- Exercise description
From the data below, return the exact lines starting at the line containing "teapot: present [985,455,1077,544]" and ending at the line containing "teapot: present [647,324,725,403]", both included, and nothing else.
[[ Source information, beginning ]]
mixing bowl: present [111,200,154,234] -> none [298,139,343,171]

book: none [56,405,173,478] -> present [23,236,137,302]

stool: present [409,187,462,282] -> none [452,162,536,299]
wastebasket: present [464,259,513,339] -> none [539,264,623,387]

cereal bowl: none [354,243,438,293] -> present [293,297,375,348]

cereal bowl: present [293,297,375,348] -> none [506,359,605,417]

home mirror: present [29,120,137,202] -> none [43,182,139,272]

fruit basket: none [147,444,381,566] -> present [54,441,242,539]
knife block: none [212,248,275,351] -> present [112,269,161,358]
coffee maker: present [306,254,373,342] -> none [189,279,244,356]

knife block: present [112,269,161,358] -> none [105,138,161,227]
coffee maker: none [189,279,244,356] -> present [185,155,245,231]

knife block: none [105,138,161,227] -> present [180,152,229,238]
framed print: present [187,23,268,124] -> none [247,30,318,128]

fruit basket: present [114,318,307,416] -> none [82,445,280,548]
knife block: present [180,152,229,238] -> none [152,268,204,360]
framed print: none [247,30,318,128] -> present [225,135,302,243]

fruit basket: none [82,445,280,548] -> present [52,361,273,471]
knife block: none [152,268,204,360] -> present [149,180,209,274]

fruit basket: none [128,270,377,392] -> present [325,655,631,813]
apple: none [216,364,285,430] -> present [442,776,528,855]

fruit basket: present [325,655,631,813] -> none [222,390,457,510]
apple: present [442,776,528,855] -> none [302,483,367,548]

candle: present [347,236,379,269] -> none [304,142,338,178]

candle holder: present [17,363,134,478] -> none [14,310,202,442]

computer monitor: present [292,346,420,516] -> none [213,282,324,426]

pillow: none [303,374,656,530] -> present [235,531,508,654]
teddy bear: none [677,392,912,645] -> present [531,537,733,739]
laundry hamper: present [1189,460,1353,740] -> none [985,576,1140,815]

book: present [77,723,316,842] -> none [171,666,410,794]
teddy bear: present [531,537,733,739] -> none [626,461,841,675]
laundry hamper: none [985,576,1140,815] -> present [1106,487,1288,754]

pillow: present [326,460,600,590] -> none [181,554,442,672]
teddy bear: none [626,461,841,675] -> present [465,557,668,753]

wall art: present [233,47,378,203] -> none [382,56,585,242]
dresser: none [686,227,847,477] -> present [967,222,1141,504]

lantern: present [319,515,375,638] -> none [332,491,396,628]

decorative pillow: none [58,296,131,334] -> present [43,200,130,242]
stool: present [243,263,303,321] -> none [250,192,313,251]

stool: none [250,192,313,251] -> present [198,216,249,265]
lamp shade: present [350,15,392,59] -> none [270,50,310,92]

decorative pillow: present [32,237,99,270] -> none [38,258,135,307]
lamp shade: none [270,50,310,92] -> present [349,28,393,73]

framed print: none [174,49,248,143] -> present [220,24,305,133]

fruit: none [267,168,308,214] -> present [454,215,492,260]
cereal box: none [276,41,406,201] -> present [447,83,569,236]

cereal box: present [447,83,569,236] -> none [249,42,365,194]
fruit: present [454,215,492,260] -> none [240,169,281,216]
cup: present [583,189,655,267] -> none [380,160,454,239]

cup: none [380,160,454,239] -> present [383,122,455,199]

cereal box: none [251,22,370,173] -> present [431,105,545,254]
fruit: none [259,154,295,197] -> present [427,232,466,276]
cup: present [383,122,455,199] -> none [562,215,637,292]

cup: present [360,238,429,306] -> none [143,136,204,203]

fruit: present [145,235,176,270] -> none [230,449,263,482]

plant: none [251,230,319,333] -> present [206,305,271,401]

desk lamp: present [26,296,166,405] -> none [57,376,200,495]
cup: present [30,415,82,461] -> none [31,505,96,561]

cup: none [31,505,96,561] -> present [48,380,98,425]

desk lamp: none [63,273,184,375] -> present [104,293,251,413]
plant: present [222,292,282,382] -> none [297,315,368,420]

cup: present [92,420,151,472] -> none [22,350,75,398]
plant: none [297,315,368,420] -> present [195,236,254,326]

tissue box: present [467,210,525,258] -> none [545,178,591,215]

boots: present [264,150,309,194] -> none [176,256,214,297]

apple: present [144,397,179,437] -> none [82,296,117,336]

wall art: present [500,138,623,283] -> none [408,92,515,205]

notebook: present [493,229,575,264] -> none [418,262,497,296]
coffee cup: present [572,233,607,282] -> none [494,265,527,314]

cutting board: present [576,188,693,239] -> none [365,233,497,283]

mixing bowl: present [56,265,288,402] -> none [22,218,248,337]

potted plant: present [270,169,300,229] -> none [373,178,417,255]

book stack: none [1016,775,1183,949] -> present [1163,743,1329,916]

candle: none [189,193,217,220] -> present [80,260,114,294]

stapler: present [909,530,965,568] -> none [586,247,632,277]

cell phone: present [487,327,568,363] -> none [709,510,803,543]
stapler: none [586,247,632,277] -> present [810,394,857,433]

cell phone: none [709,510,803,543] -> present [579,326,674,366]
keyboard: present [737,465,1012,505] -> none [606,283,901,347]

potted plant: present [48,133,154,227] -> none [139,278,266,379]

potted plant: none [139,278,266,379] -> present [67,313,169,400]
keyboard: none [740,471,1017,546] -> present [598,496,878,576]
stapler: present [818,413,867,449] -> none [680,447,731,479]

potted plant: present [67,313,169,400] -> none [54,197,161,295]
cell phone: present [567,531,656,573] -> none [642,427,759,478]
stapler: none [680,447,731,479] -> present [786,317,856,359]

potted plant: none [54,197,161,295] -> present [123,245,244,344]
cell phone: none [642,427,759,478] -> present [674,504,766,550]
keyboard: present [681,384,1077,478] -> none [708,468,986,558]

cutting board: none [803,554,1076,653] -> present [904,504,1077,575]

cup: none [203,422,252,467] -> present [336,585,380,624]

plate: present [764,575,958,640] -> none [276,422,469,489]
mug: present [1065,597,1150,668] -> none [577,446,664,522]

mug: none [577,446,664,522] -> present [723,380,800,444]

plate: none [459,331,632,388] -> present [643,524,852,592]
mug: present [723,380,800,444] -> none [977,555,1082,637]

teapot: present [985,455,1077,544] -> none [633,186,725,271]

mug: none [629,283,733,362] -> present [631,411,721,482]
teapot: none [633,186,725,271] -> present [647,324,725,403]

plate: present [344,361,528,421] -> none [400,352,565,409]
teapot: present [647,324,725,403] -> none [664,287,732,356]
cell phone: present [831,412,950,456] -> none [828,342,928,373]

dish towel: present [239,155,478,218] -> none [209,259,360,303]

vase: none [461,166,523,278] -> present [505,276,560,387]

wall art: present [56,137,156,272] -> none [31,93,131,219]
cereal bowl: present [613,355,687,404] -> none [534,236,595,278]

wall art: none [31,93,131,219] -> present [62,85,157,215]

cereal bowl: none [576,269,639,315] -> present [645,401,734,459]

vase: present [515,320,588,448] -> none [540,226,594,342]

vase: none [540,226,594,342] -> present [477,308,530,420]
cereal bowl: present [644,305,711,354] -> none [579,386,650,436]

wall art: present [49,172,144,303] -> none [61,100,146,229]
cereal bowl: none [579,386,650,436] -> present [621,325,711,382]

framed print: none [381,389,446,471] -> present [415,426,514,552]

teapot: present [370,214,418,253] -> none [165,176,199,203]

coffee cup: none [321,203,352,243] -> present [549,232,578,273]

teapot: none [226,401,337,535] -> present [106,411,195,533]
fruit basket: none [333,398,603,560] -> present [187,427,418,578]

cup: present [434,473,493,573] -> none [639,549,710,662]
[[ Source information, end ]]
- Problem solution
teapot: present [985,455,1077,544] -> none [633,186,725,271]

mug: none [629,283,733,362] -> present [631,411,721,482]
teapot: none [633,186,725,271] -> present [647,324,725,403]

plate: present [344,361,528,421] -> none [400,352,565,409]
teapot: present [647,324,725,403] -> none [664,287,732,356]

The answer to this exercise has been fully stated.